- TASK DESCRIPTION
When a line below contains the word "down", it counts toward the total; give that total and nothing besides.

- INPUT

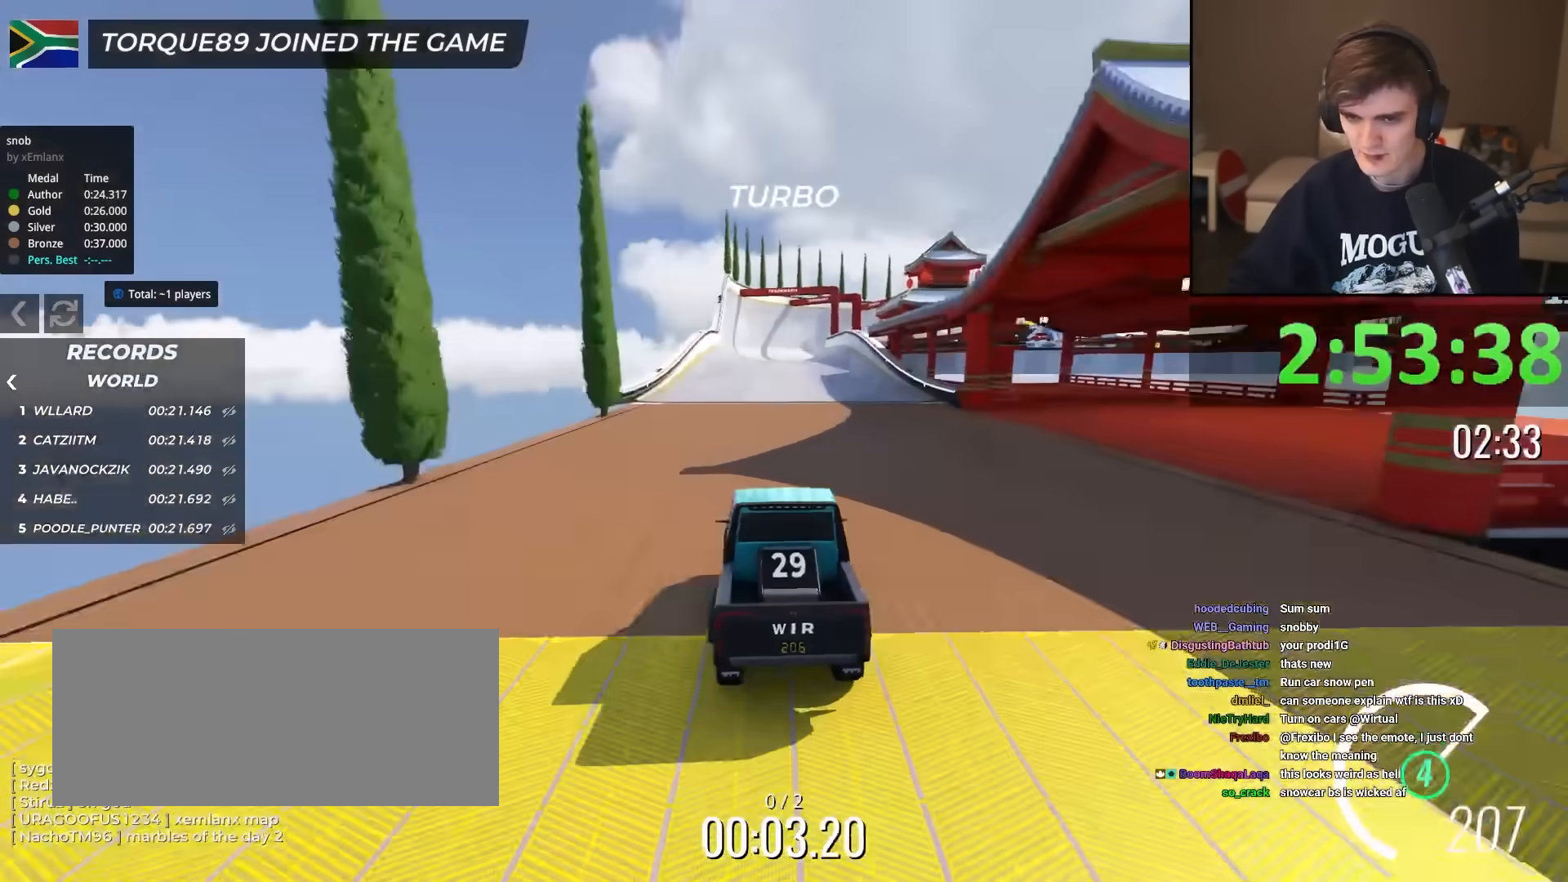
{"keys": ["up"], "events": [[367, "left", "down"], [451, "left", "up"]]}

...

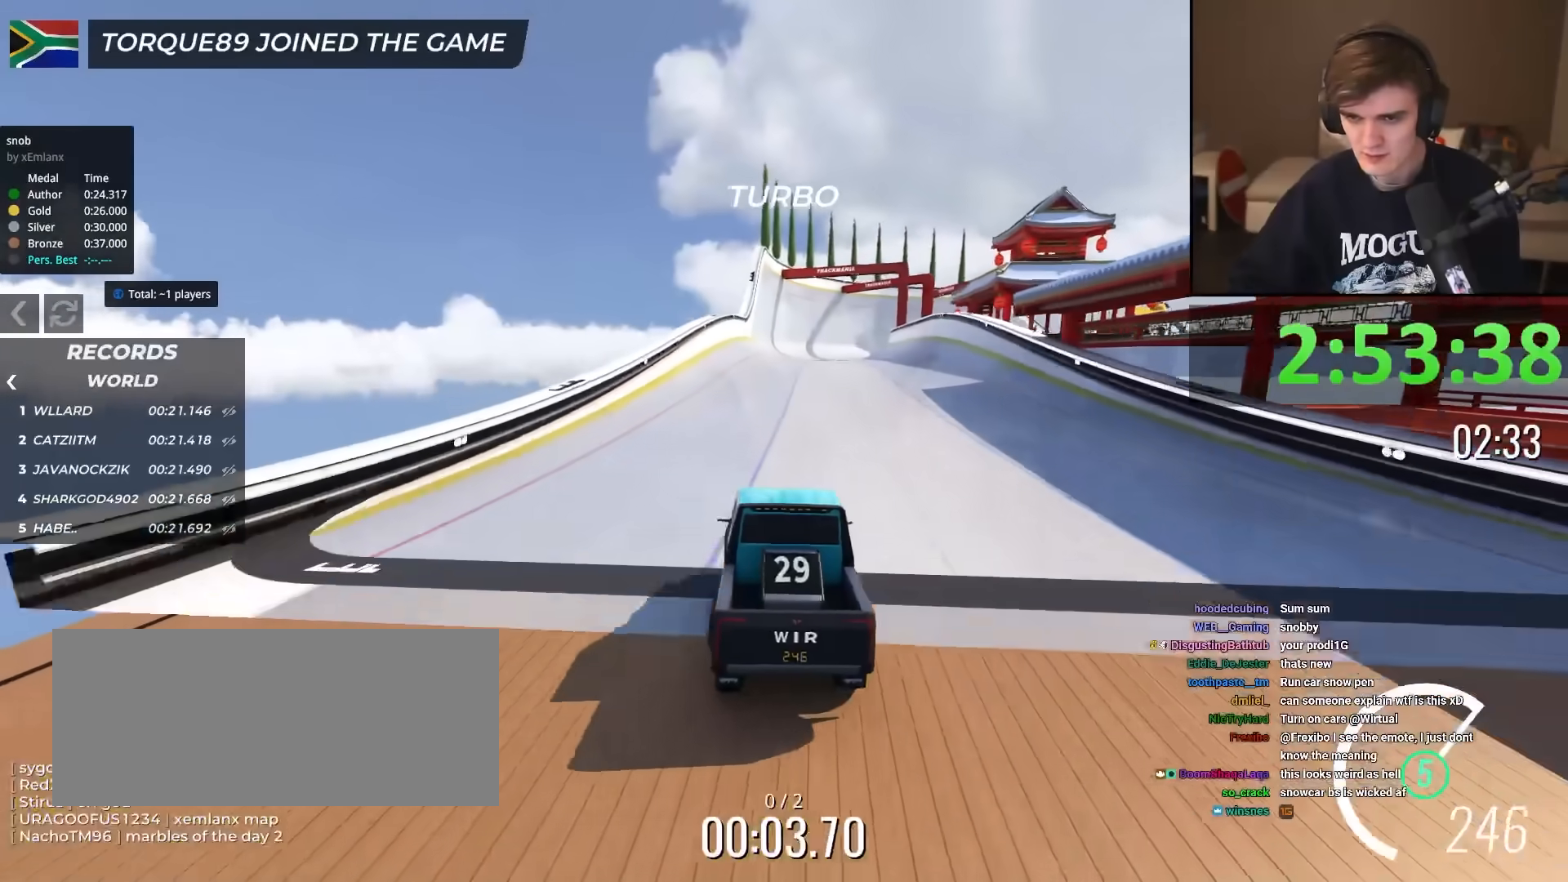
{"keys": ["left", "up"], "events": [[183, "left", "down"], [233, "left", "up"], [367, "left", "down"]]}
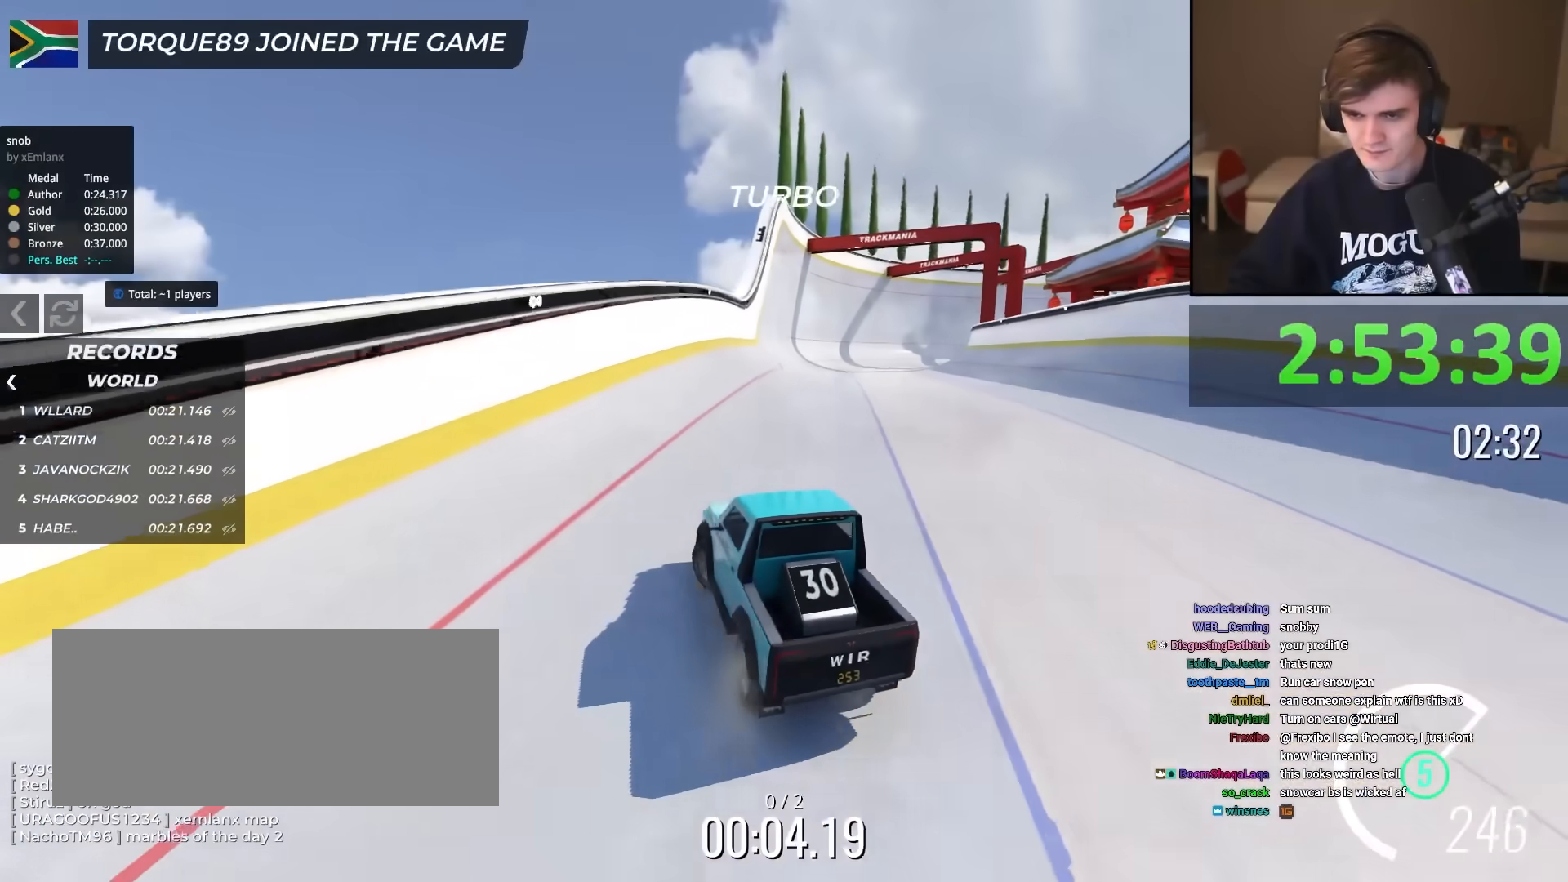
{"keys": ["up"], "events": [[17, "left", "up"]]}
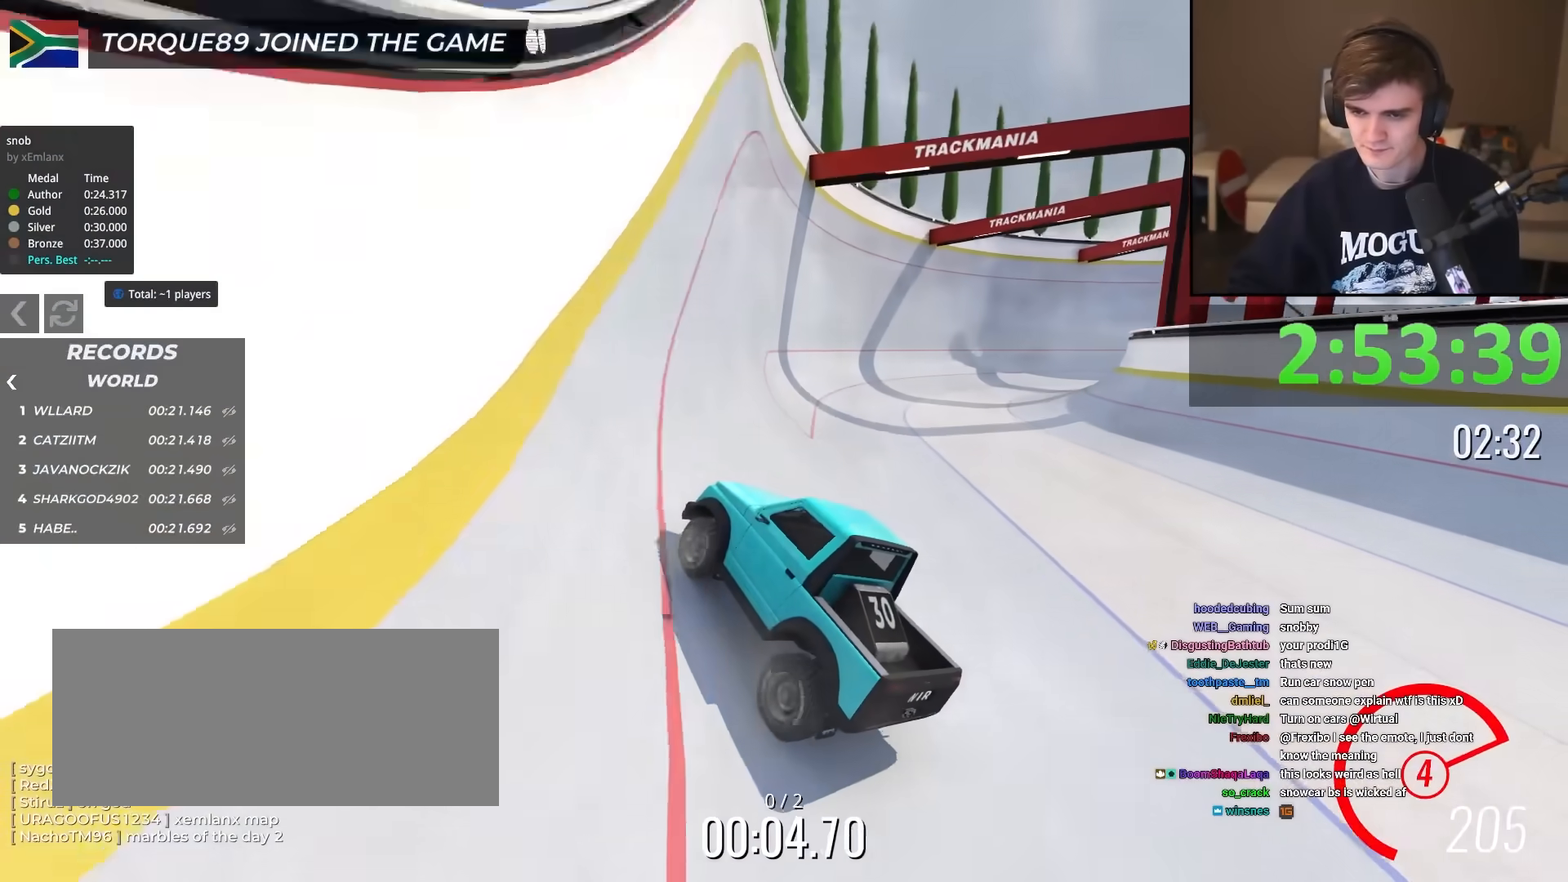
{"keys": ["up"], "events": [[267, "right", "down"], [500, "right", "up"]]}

- TASK RESPONSE
3